* **Problem to work on**
Reproduce the difference lines from all records verbatim, omitting the pictures.

* **Extracted information**
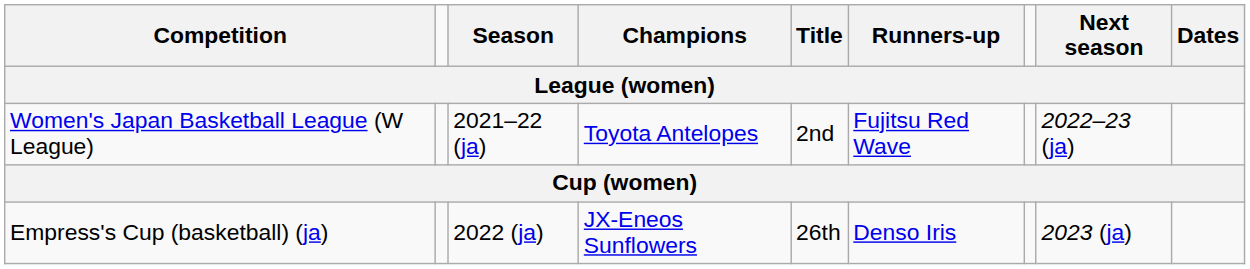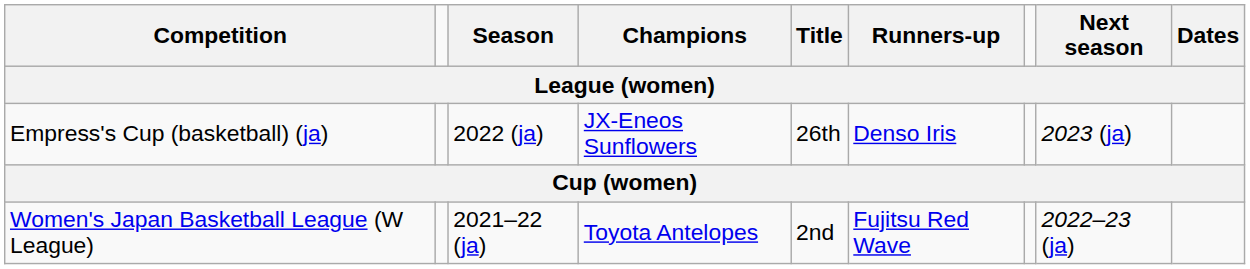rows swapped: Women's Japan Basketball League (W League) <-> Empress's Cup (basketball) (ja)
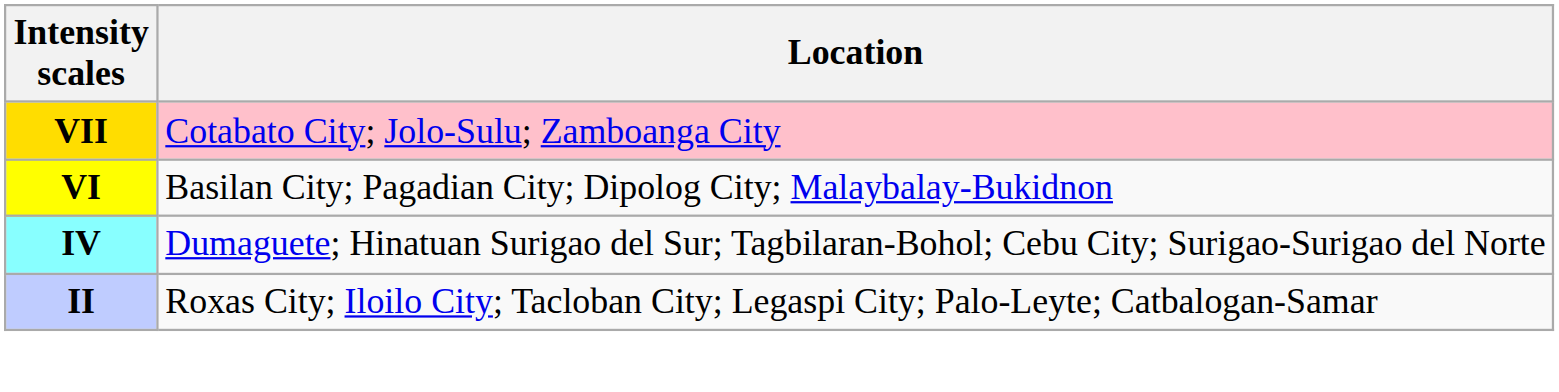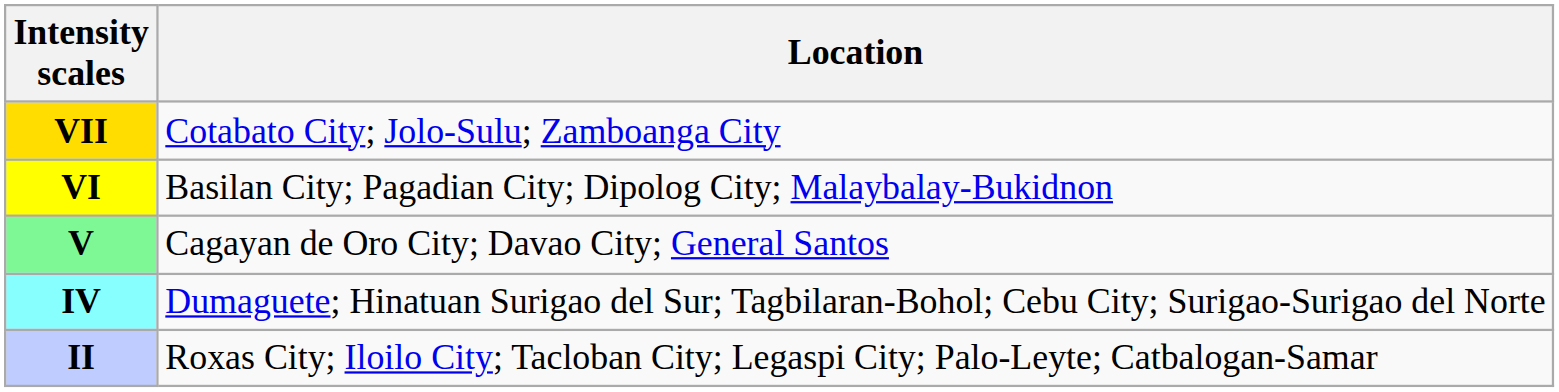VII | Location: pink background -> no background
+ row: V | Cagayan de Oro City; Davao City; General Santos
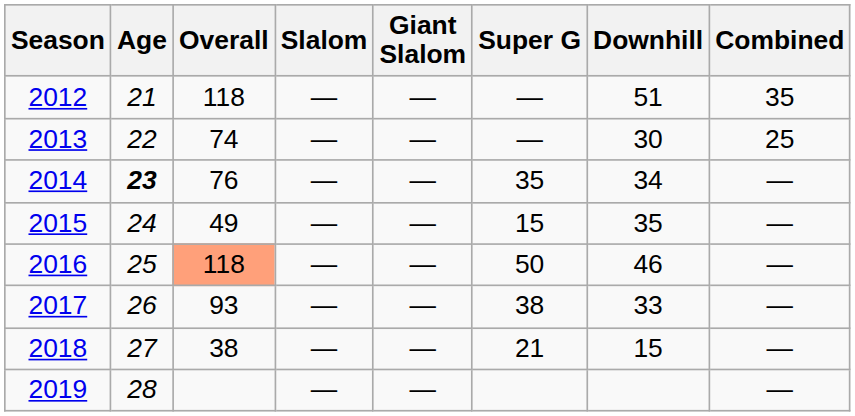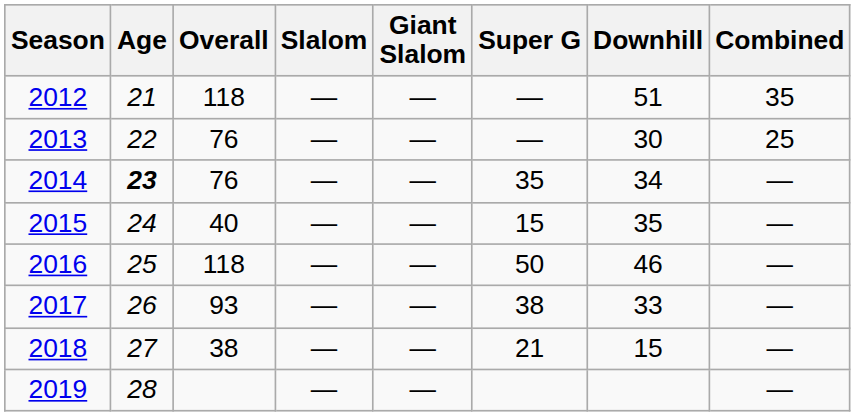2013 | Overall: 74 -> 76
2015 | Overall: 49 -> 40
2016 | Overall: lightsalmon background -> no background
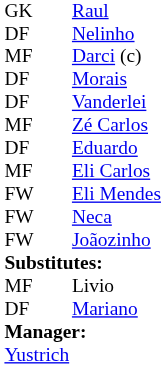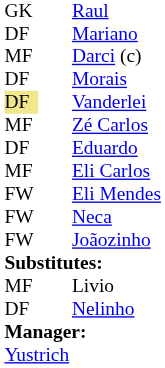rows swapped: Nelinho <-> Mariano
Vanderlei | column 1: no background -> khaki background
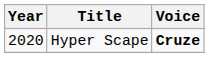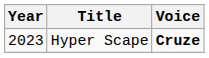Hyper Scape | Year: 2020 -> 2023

* **Correct response**
rows swapped: Women's Japan Basketball League (W League) <-> Empress's Cup (basketball) (ja)
VII | Location: pink background -> no background
+ row: V | Cagayan de Oro City; Davao City; General Santos
2013 | Overall: 74 -> 76
2015 | Overall: 49 -> 40
2016 | Overall: lightsalmon background -> no background
rows swapped: Nelinho <-> Mariano
Vanderlei | column 1: no background -> khaki background
Hyper Scape | Year: 2020 -> 2023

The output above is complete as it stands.